Wednesday, February 4, 2009
Getting Back Again
Sorry I have been away for a while, but I was sick with the flu, and that puts an end to all my plans and ideas. I have been busy, though, and managed to draw everyday, even if I did not get to paint as often as I would have liked. It was tough drawing with the flu, and some times I only got 15 minutes in, but my goal for this year is to draw everyday. Drawing is a very difficult skill to master, and it takes constant practice as well to maintain the current skill set.
I am painting on a watercolor (the third in a series) about BC Ferries. I have also set myself a goal to complete at least six in the series, and get a show for the series early next year at a local gallery. I really love the water, and the ferries here, and feel people take them for granted. My series is contemporary, and are my impressions about being on the ferries. I am planning a number of ferry trips this year to round out my reference materials, and because it can be a fun day trip or short vacation.
I am also struggling with my exhibit life. I just closed down one show, and hung another, and find I am getting behind in finished works. I sold one painting at the last show, and several shows coming up in the next couple of months, but find myself drawn to sketching alot, and lose works of art. I am trying to become loser in my technique, as well as in my life. It is like relearning how to live, and how to do art. It is a step backward for a while, but I believe it is worth the learning curve because it will improve my enjoyment of art, of life, and create more fun.
When I was sick with the flu, I found that I had a big depression (I always get depressed when I am sick). While depressed, I got thinking, what am I living for. I was pretty miserable, and despondent for the moment. I am just so glad I have my art. It was what kept me going, and I never once wavered in my desire to create it.

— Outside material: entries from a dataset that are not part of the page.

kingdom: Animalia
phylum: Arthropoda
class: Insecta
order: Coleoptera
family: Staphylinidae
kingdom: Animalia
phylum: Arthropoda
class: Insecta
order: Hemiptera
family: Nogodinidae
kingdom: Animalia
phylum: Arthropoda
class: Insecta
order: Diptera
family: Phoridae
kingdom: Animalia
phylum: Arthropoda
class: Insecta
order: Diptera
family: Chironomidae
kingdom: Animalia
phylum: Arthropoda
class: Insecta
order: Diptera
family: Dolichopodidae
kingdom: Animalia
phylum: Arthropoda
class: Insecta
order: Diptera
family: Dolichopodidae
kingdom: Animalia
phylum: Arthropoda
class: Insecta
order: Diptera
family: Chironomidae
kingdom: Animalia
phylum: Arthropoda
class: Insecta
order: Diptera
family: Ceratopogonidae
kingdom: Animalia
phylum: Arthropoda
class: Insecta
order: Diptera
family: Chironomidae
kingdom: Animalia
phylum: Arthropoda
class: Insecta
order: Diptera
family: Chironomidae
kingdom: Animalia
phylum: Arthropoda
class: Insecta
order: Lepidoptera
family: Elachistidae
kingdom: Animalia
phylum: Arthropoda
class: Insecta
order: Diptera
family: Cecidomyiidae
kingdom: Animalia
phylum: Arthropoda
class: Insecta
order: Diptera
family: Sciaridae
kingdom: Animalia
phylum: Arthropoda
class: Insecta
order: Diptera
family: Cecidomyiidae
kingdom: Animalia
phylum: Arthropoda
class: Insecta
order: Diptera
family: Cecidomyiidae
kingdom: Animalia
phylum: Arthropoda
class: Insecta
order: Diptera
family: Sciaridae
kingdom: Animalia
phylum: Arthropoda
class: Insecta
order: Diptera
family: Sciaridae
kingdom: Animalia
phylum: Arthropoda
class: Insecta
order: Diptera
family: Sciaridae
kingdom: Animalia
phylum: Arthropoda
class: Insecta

I get compliments from many people about how eclectic my art is, and how astonished they are that I am able to create in such a variety of ways. To me I always feel bad when I hear this, because I have always been told to specialize, develop a recognizable focus, that is what galleries and collectors want. I feel I have a focus, people, but somehow it seems too broad. I will continue with working the way I do, though, because I think it is important for an artist to create what moves him, not to be too straight-jacketed. I know as an artist I need discipline, and I am working on developing it so I produce art even when I don't feel like it, even when I am very sick, even when it is inconvenient.
I struggle with managing day to day life, putting my art first, and not getting to discouraged at how slow my career as an artist seems to be growing. I struggle with the business end, the creative part, and my lack of artist business skills. I must stay focused on the progress that I have achieved in the last year (really a big step forward) and not the pace which is slower than I like.
I am adding another image to this blog. This is the still life I did. I know my focus is on people, but I did the still life as a counter point, to stay fresh, to not get bored and tired of doing people. I try to include people in all that I do, but this one is missing people! Maybe I am as eclectic as people say I am.